Your objective
Can you transcribe the passage of the interest rates post below, starting with "Why Doesn't A" and going on through "their savings account."?

Quoted text

Has a broker, lender or talking head on TV told you to buy now because interest rates are going up? If so, you need to tell them they’re in the wrong business – they could make billions of dollars with that information!
To very quickly summarize this blog post - nobody knows where interest rates are going and you should ignore all forecasts!!
Table of Contents:
Which Interest Rates Are Going Up Anyway?
Why Doesn't A Rising Fed Funds Rate Matter To Buyers?
Why Doesn’t The Fed Funds Rate Impact Mortgage Rates?
So What Does Cause Mortgage Rates To Change?
How Should Interest Rates Affect Your Home Buying Process?
Which Interest Rates Are Going Up Anyway?
When you hear about interest rates on the news, it’s almost always referring to the “fed funds rate.” That's the interest rate banks receive on money held at the Federal Reserve (“the Fed”). You can think of it as the interest rate banks get on their savings account.
The fed funds rate is the Fed’s primary tool for implementing monetary policy. By raising interest rates, the Fed makes it more attractive for banks to save their money, leaving less available to make loans. Fewer loans means less spending and the overall economy slows.

Dataset items:

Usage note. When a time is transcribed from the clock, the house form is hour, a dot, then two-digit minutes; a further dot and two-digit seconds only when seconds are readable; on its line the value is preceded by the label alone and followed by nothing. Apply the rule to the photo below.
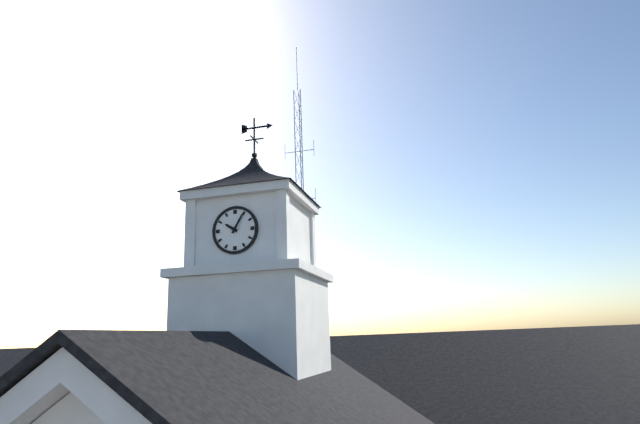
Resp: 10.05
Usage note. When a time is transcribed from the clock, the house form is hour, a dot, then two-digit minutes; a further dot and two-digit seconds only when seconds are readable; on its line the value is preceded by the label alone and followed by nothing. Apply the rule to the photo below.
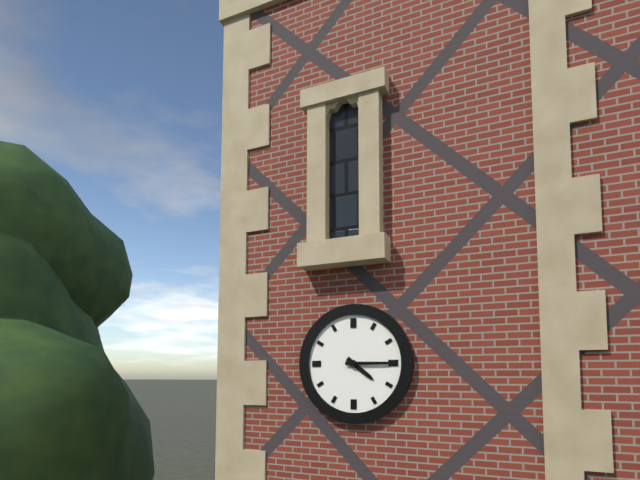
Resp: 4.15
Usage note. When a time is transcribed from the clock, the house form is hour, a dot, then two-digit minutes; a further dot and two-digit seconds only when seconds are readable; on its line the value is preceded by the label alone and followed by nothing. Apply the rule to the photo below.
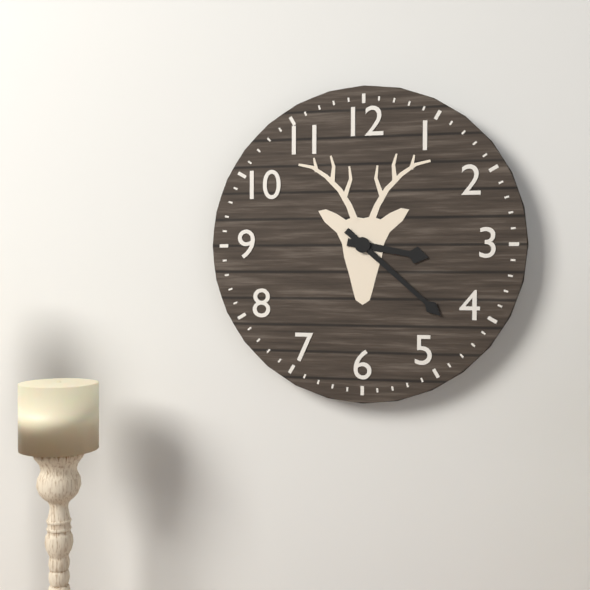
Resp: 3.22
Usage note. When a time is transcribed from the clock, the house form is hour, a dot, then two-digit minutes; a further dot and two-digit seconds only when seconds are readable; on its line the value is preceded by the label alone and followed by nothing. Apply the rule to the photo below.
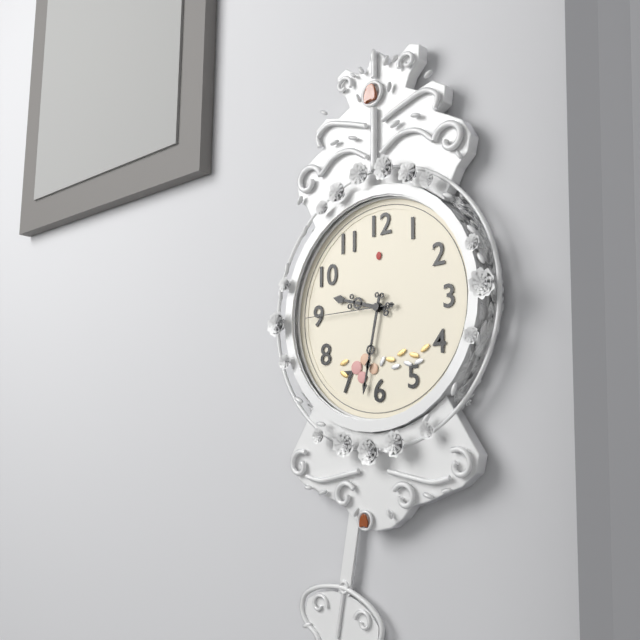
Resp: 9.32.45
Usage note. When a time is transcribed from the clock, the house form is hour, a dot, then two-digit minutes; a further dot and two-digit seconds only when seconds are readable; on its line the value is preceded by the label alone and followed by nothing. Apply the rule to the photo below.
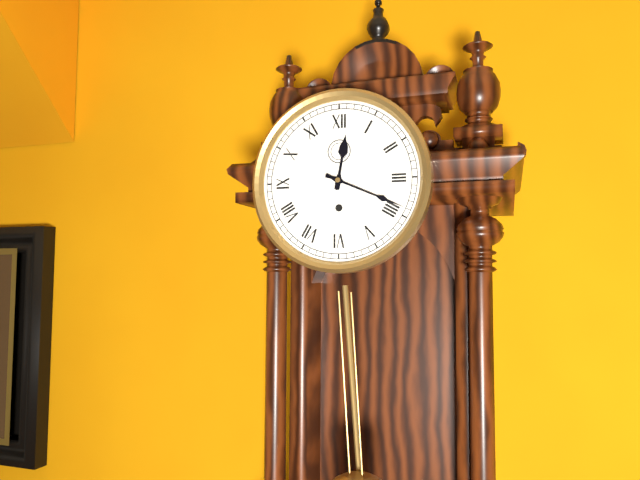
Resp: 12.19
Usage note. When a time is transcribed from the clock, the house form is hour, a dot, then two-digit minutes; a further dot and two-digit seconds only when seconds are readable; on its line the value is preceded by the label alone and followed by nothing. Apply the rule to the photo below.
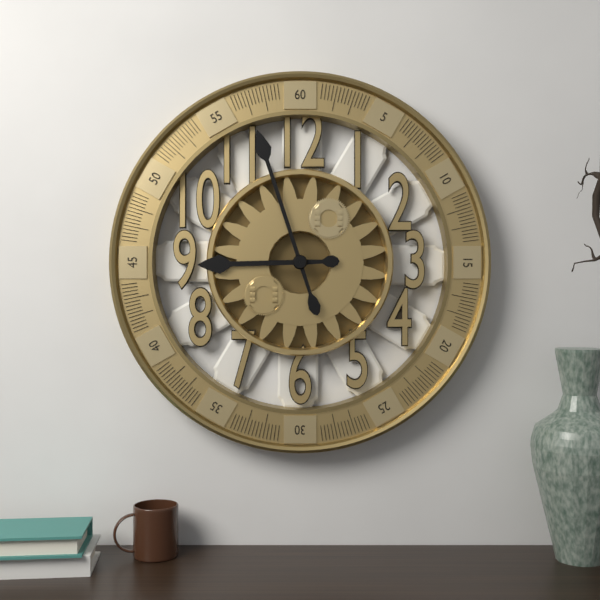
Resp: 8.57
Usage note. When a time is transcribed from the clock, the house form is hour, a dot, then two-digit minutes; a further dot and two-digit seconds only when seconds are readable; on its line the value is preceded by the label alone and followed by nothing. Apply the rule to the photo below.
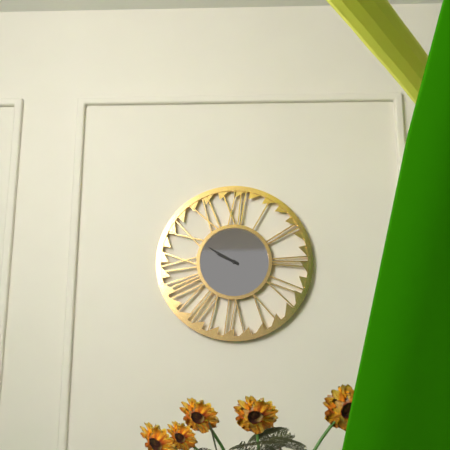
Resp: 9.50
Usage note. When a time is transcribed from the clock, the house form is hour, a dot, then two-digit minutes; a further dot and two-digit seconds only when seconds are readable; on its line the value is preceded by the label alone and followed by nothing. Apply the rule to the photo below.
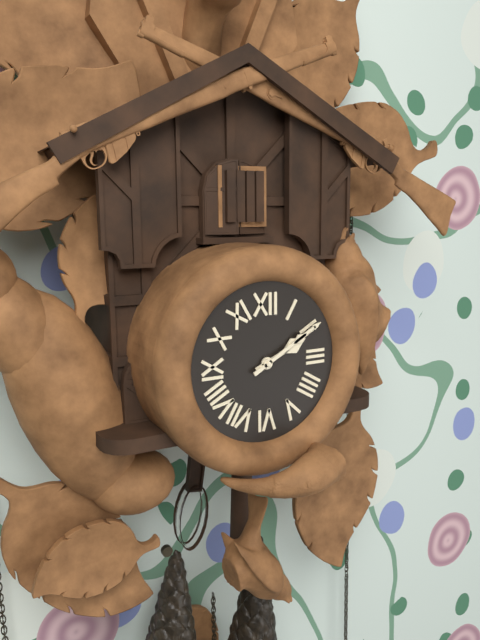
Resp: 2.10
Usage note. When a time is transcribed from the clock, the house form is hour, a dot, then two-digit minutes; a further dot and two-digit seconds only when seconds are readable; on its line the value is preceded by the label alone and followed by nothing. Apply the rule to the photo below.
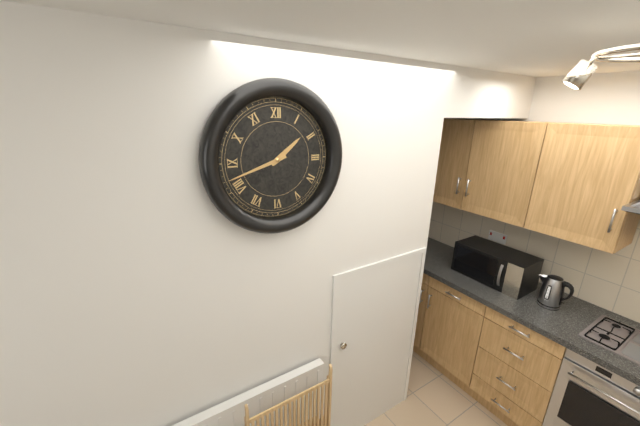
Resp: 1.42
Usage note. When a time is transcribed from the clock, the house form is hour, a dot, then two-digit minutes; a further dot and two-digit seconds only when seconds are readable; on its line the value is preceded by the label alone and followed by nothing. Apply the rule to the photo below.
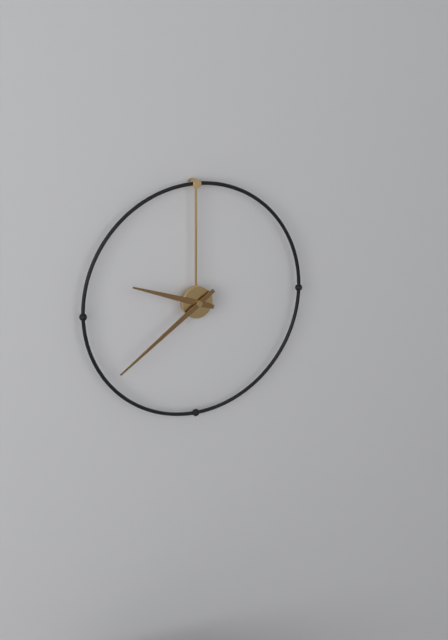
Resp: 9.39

==

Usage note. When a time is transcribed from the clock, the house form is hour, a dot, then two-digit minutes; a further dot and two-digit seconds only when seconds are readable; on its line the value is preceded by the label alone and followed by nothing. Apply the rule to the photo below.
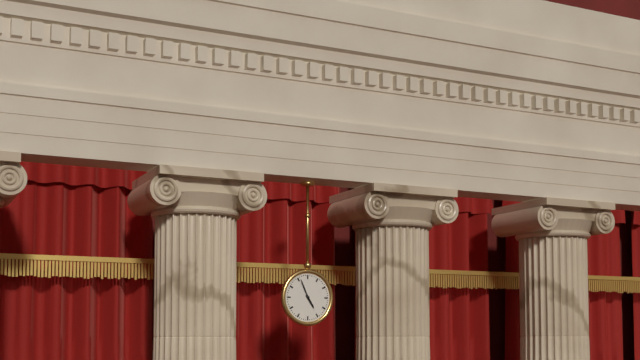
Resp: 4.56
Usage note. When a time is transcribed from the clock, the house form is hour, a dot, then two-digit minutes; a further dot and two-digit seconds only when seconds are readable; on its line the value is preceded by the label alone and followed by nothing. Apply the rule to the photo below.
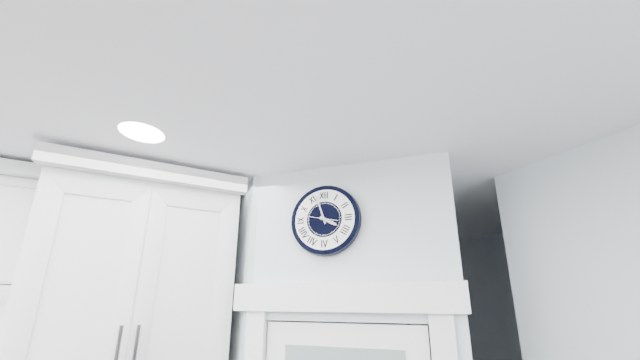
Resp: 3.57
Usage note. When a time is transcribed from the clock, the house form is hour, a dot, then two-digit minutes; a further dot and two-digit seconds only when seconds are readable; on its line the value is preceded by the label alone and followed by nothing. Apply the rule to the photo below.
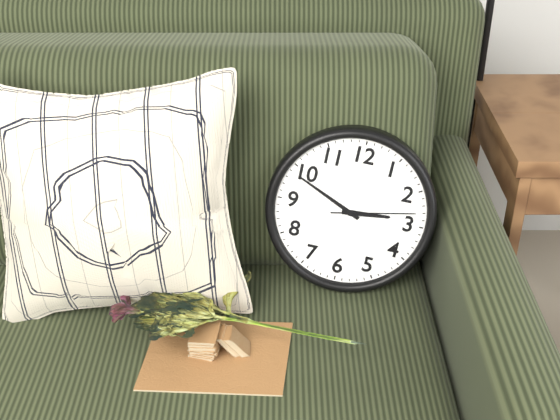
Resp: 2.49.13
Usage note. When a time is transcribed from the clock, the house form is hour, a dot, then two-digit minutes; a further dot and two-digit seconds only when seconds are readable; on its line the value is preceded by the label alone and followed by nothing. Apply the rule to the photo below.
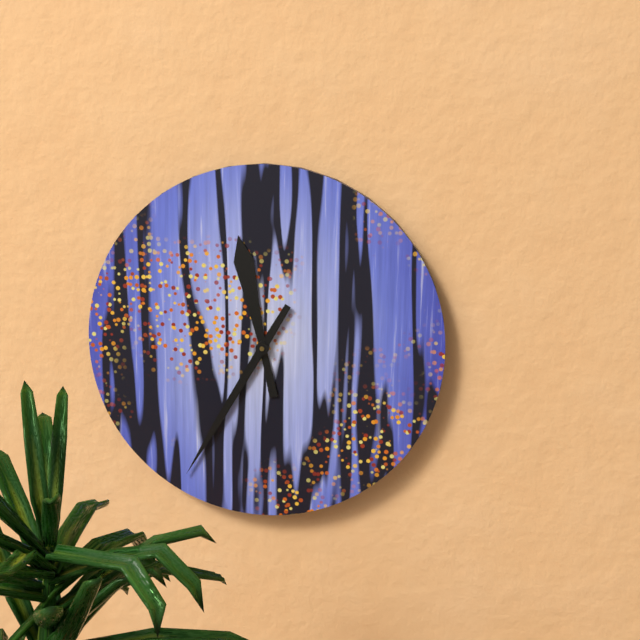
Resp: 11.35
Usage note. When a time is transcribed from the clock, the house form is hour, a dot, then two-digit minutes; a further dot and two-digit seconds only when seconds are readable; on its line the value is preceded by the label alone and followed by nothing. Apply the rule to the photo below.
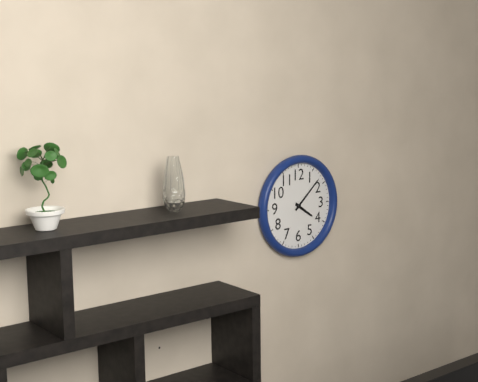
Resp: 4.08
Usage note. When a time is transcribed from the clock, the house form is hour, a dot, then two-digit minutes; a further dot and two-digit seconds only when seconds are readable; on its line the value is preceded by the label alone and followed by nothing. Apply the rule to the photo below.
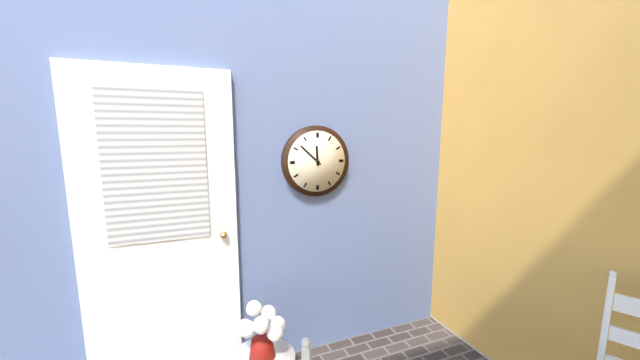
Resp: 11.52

--

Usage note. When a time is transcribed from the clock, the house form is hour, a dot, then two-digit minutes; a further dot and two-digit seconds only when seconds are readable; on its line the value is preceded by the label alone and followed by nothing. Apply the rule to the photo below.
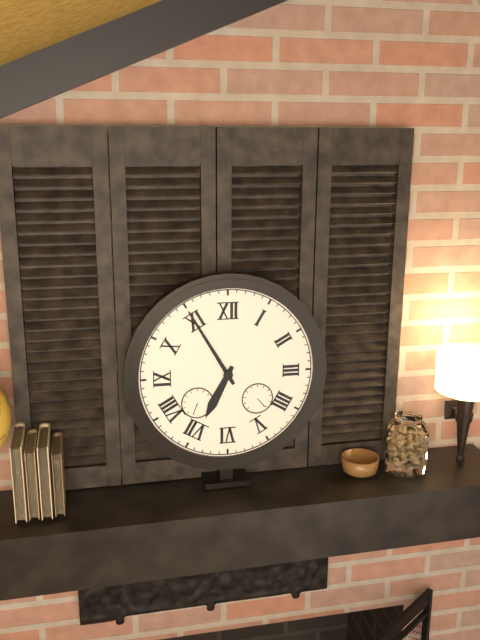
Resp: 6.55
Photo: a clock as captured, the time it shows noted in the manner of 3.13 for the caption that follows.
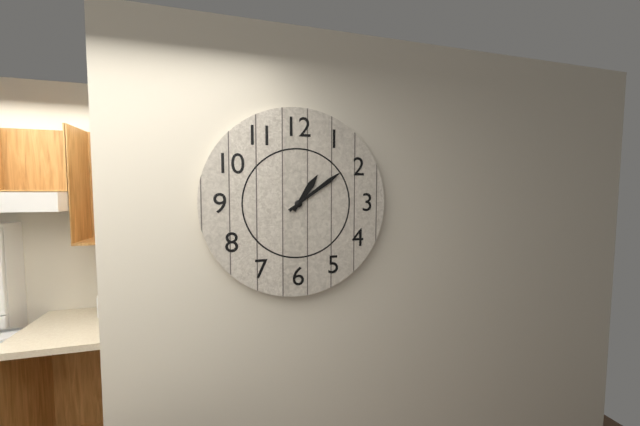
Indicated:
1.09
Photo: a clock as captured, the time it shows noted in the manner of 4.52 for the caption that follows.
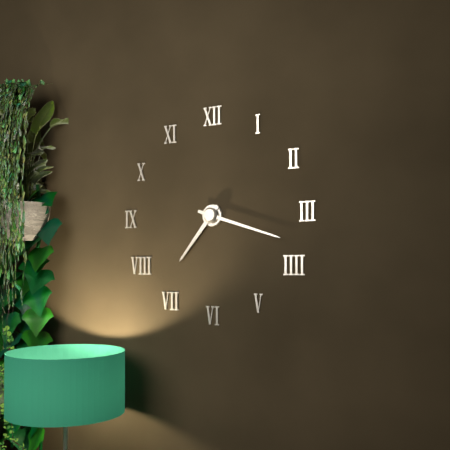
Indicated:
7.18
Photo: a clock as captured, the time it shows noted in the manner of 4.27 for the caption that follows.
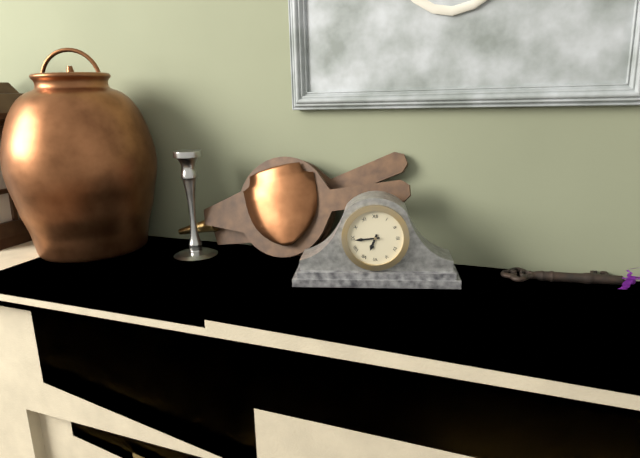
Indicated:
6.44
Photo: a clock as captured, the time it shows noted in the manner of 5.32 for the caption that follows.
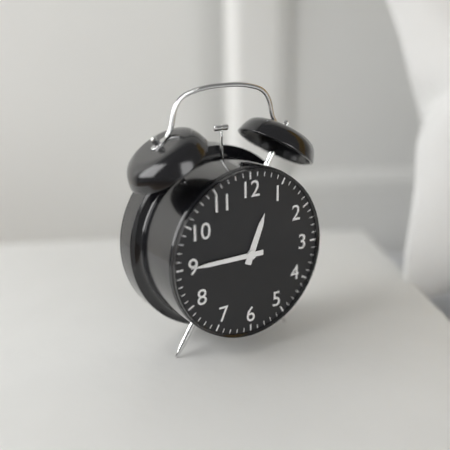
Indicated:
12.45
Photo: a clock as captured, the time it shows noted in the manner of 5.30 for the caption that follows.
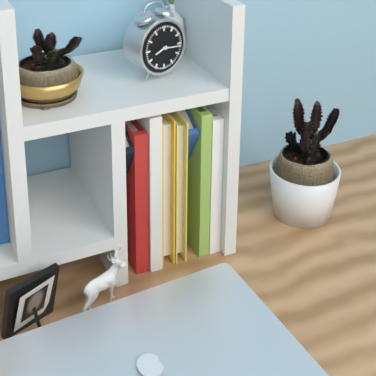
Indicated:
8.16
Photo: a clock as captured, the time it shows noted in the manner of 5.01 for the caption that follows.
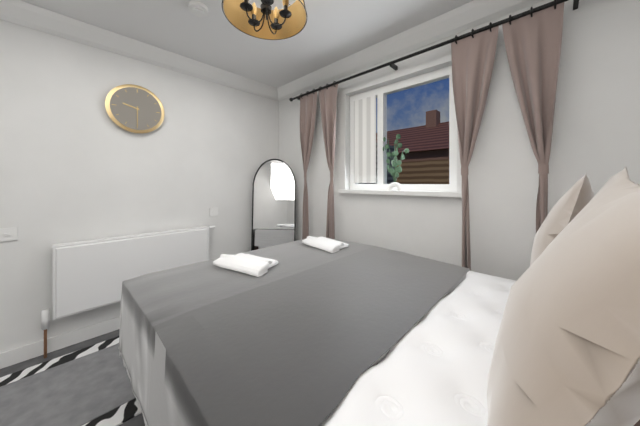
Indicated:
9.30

Output of the task
Why Doesn't A Rising Fed Funds Rate Matter To Buyers?
Why Doesn’t The Fed Funds Rate Impact Mortgage Rates?
So What Does Cause Mortgage Rates To Change?
How Should Interest Rates Affect Your Home Buying Process?
Which Interest Rates Are Going Up Anyway?
When you hear about interest rates on the news, it’s almost always referring to the “fed funds rate.” That's the interest rate banks receive on money held at the Federal Reserve (“the Fed”). You can think of it as the interest rate banks get on their savings account.